Terry Wright
- Born: Terence John Wright 21 January 1963 (age 63) Auckland, New Zealand
- Height: 1.83 m (6 ft 0 in)
- Weight: 75 kg (165 lb)
- School: Northcote College

Rugby union career
- Position(s): Wing, fullback

Provincial / State sides
- Years: Team / Apps / (Points)
- 1984–93: Auckland / 135 / (560)

International career
- Years: Team / Apps / (Points)
- 1986–92: New Zealand / 30 / (72)

National sevens team
- Years: Team /  / Comps
- 1986–92: New Zealand 7s /  / 11

= Terry Wright (rugby union) =

NZ rugby union player (born 1963)

Terence John Wright (born 21 January 1963) is a former New Zealand rugby union player. A wing and fullback, Wright represented Auckland at a provincial level.

He was selected as one of the “Five promising players” in the 1985 Rugby Almanack of New Zealand and one of the "Five players of the year" for the 1989 and 1991 seasons.

He was a member of the New Zealand national side, the All Blacks, from 1986 to 1992. He played 64 matches for the All Blacks including 30 internationals.

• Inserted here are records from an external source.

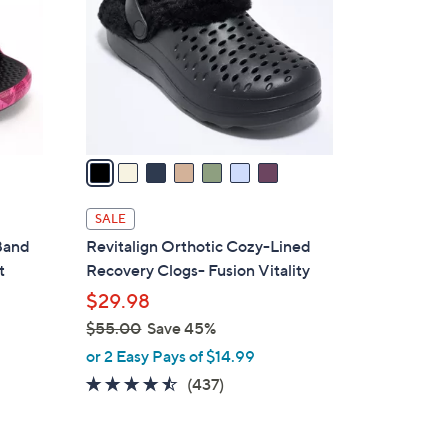
.
l
0
o
0
r
s
A
v
a
i
l
SALE
a
 Band
Revitalign Orthotic Cozy-Lined
b
t
Recovery Clogs- Fusion Vitality
l
$29.98
e
$55.00
Save 45%
,
or 2 Easy Pays of $14.99
w
4.4
437
(437)
a
of
Reviews
s
5
,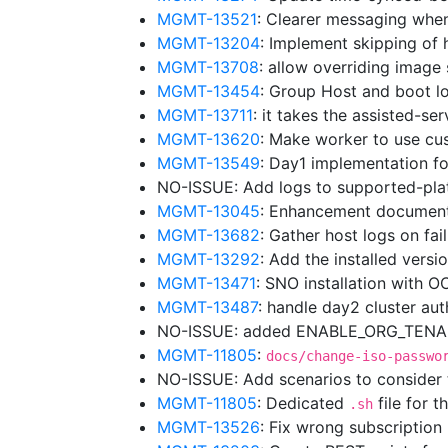
MGMT-13521
: Clearer messaging whe
MGMT-13204
: Implement skipping of 
MGMT-13708
: allow overriding image
MGMT-13454
: Group Host and boot lo
MGMT-13711
: it takes the assisted-se
MGMT-13620
: Make worker to use cu
MGMT-13549
: Day1 implementation f
NO-ISSUE: Add logs to supported-pl
MGMT-13045
: Enhancement document
MGMT-13682
: Gather host logs on fa
MGMT-13292
: Add the installed vers
MGMT-13471
: SNO installation with 
MGMT-13487
: handle day2 cluster au
NO-ISSUE: added ENABLE_ORG_TENANC
MGMT-11805
:
docs/change-iso-passwo
NO-ISSUE: Add scenarios to consider
MGMT-11805
: Dedicated
file for t
.sh
MGMT-13526
: Fix wrong subscriptio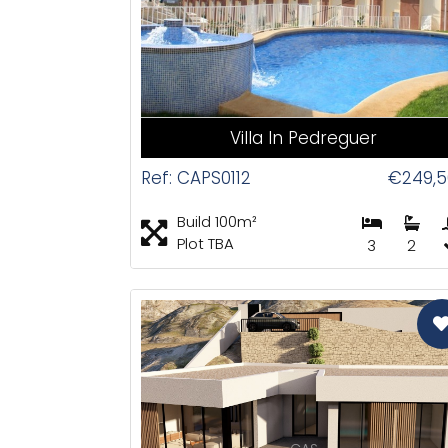
Villa In Pedreguer
Ref: CAPS0112
€249,5
Build 100m²
Plot TBA
3
2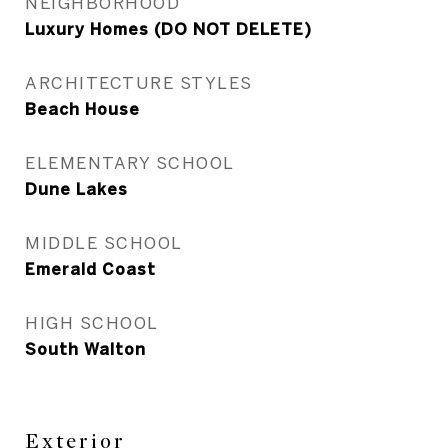
NEIGHBORHOOD
Luxury Homes (DO NOT DELETE)
ARCHITECTURE STYLES
Beach House
ELEMENTARY SCHOOL
Dune Lakes
MIDDLE SCHOOL
Emerald Coast
HIGH SCHOOL
South Walton
Exterior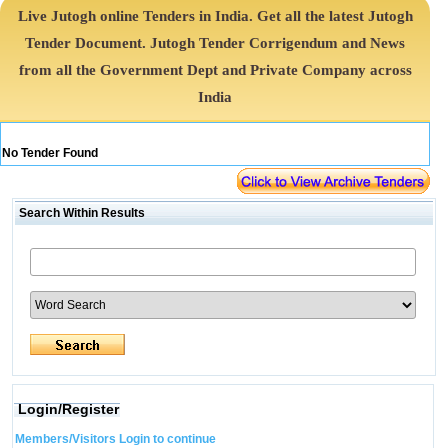
Live Jutogh online Tenders in India. Get all the latest Jutogh
Tender Document. Jutogh Tender Corrigendum and News
from all the Government Dept and Private Company across
India
No Tender Found
Search Within Results
Login/Register
Members/Visitors Login to continue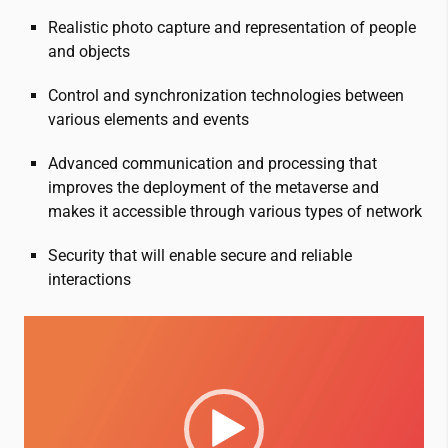
Realistic photo capture and representation of people
and objects
Control and synchronization technologies between
various elements and events
Advanced communication and processing that
improves the deployment of the metaverse and
makes it accessible through various types of network
Security that will enable secure and reliable
interactions
Video
Player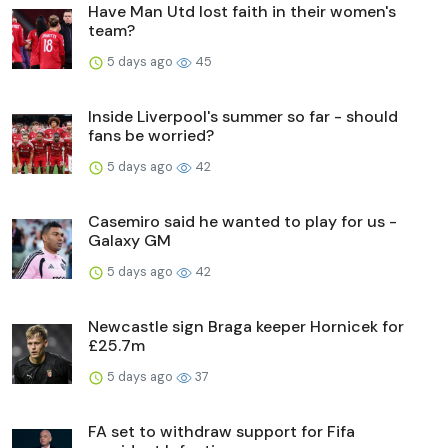
Have Man Utd lost faith in their women's
team?
5 days ago
45
Inside Liverpool's summer so far - should
fans be worried?
5 days ago
42
Casemiro said he wanted to play for us -
Galaxy GM
5 days ago
42
Newcastle sign Braga keeper Hornicek for
£25.7m
5 days ago
37
FA set to withdraw support for Fifa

He was a member of the victorious New Zealand squad at the 1987 Rugby World Cup. Wright was known for his slim physique during his playing career. He also played for Sudbury RFC, Suffolk, U.K.

Wright is a trained accountant and has lived overseas for several years in Sydney, Tokyo, Hong Kong and Singapore with his wife and children.